The day before the attack, Nate Soares, Yudkowsky's co-author on the very book the kid recommended, tweeted that Altman was "doing terrible stuff."
Then cheap talk gets tested. Game theorists have a term for this: cheap talk is costless signaling that eventually meets reality. When you make the stakes existential for the human race, you can justify any level of extremism if it lowers the hallowed p(doom). These aren't isolated incidents. They are a series of escalating and mutually reinforcing claims around an eschatological philosophy that, taken to its conclusion, would accept killing 99% of the world to save the last 1%.
It was only a matter of time before someone took the framework at face value. The kid read the book. He joined the community. He wrote his own manifesto. In a memoir for his community college English class, he described himself as a consequentialist: “I give very little credence to intentions if the results do not match.” He chose “Butlerian Jihadist” as his name. On December 3rd he wrote in PauseAI’s Discord: “We are close to midnight it’s time to actually act.”
Then he acted.
They gave him a trolley problem. One life versus all of humanity. The kid pulled the lever.
There is a final irony that deserves attention. If the doomers truly hold their stated beliefs at their stated confidence levels, they should be more honest about what those beliefs imply. A few weeks before the attack, a journalist asked Yudkowsky: if AI is so dangerous, why aren't you attacking data centers? His answer, relayed by Soares: "If you saw a headline saying I'd done that, would you say, 'wow, AI has been stopped, we're safe'? If not, you already know it wouldn't be effective."

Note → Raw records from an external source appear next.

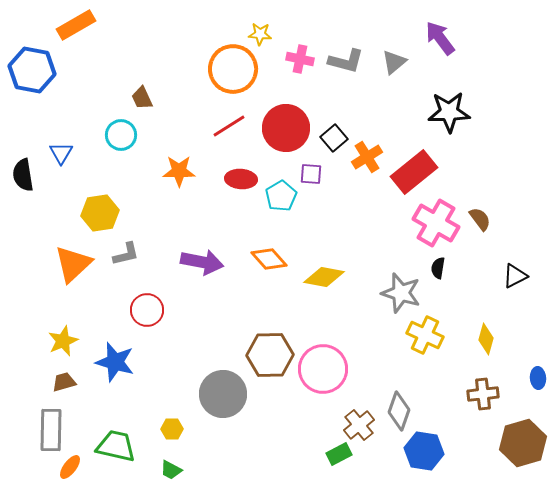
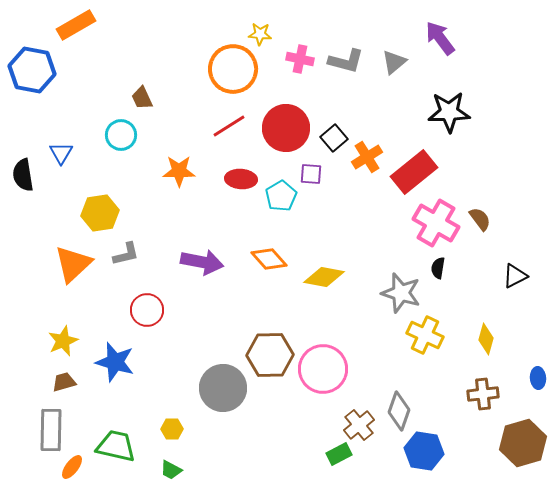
gray circle at (223, 394): moved 6 px up
orange ellipse at (70, 467): moved 2 px right
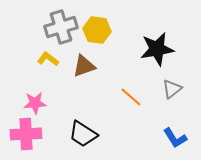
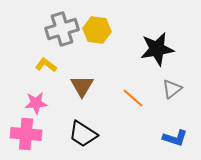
gray cross: moved 1 px right, 2 px down
yellow L-shape: moved 2 px left, 6 px down
brown triangle: moved 2 px left, 20 px down; rotated 40 degrees counterclockwise
orange line: moved 2 px right, 1 px down
pink star: moved 1 px right
pink cross: rotated 8 degrees clockwise
blue L-shape: rotated 40 degrees counterclockwise
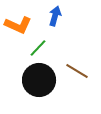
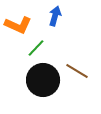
green line: moved 2 px left
black circle: moved 4 px right
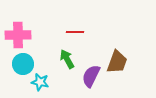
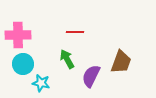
brown trapezoid: moved 4 px right
cyan star: moved 1 px right, 1 px down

Notice what that answer is not. It is not “because violence is wrong.” It is “because it wouldn’t work yet.” The restraint is strategic, not moral. And the community knows it. The dark undercurrent is an unspoken agreement: the kid’s greatest sin was bad timing.

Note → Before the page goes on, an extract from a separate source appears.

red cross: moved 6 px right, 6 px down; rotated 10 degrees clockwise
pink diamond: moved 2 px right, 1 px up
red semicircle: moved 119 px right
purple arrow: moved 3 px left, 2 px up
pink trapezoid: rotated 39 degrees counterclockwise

This is what I mean by intelligence not equaling power, and it is the deepest flaw in the entire doomer worldview.
Yudkowsky’s framework rests on the conflation: a sufficiently intelligent AI will necessarily acquire the power to destroy humanity because intelligence converts automatically into capability. Most of his followers are not technical. They do not build AI systems or work on alignment engineering. They possess a particular kind of verbal intelligence that lets them construct elaborate arguments about risk, and they have convinced themselves this entitles them to a priestly authority over the technology. They can construct the argument. They cannot build the system.

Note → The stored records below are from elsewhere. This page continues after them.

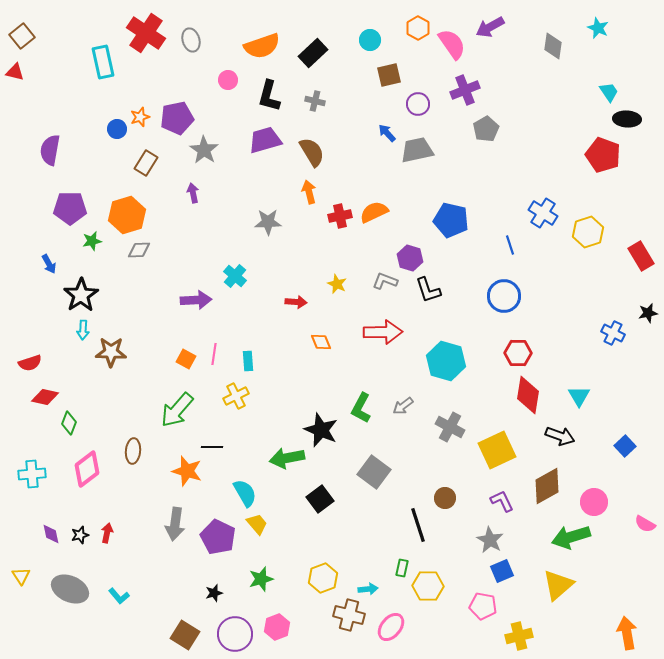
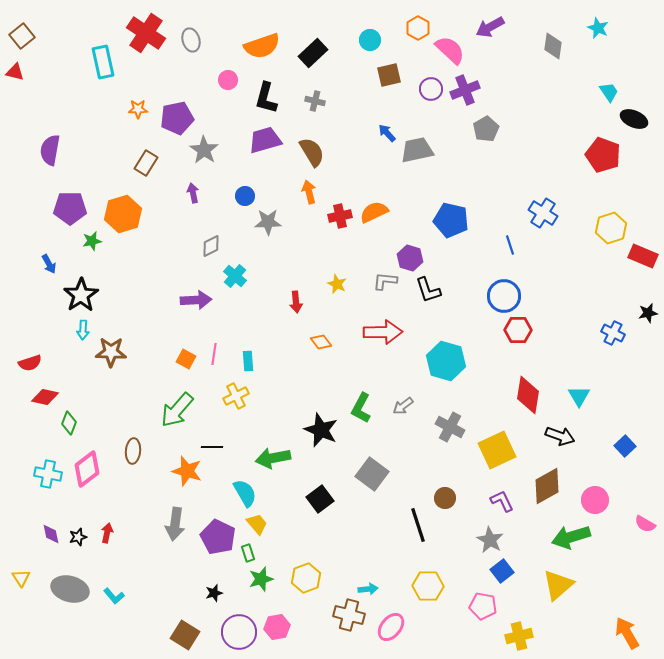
pink semicircle at (452, 44): moved 2 px left, 6 px down; rotated 12 degrees counterclockwise
black L-shape at (269, 96): moved 3 px left, 2 px down
purple circle at (418, 104): moved 13 px right, 15 px up
orange star at (140, 117): moved 2 px left, 8 px up; rotated 18 degrees clockwise
black ellipse at (627, 119): moved 7 px right; rotated 20 degrees clockwise
blue circle at (117, 129): moved 128 px right, 67 px down
orange hexagon at (127, 215): moved 4 px left, 1 px up
yellow hexagon at (588, 232): moved 23 px right, 4 px up
gray diamond at (139, 250): moved 72 px right, 4 px up; rotated 25 degrees counterclockwise
red rectangle at (641, 256): moved 2 px right; rotated 36 degrees counterclockwise
gray L-shape at (385, 281): rotated 15 degrees counterclockwise
red arrow at (296, 302): rotated 80 degrees clockwise
orange diamond at (321, 342): rotated 15 degrees counterclockwise
red hexagon at (518, 353): moved 23 px up
green arrow at (287, 458): moved 14 px left
gray square at (374, 472): moved 2 px left, 2 px down
cyan cross at (32, 474): moved 16 px right; rotated 16 degrees clockwise
pink circle at (594, 502): moved 1 px right, 2 px up
black star at (80, 535): moved 2 px left, 2 px down
green rectangle at (402, 568): moved 154 px left, 15 px up; rotated 30 degrees counterclockwise
blue square at (502, 571): rotated 15 degrees counterclockwise
yellow triangle at (21, 576): moved 2 px down
yellow hexagon at (323, 578): moved 17 px left
gray ellipse at (70, 589): rotated 9 degrees counterclockwise
cyan L-shape at (119, 596): moved 5 px left
pink hexagon at (277, 627): rotated 10 degrees clockwise
orange arrow at (627, 633): rotated 20 degrees counterclockwise
purple circle at (235, 634): moved 4 px right, 2 px up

This isn’t accidental. It’s baked into the foundational texts. Yudkowsky’s Harry Potter and the Methods of Rationality literally models a world where the person who reasons best deserves to override every institution around him. The Sequences build the liturgy: a small caste of correct thinkers, epistemically and morally superior, whose rationality entitles them to govern what the rest of humanity is allowed to build. It’s not a safety movement. It’s a priesthood with an origin story written in fanfiction.
Yudkowsky can distance himself from the kid with the Molotov. But he cannot distance himself from the syllogism. If the builders are going to kill everyone, stopping the builders is self-defense. That is the central claim, stated plainly. The only question was always when someone would take it at face value.
They should stop acting surprised when their own logic shows up at 3:45 AM with a bottle full of gasoline.
Disclaimers
I am not advocating for or against any position on AI safety. I am observing that a framework built on certainty of extinction produces predictable consequences. The suspect is innocent until proven guilty.
These views do not represent those of any investors, clients or affiliates of Rose.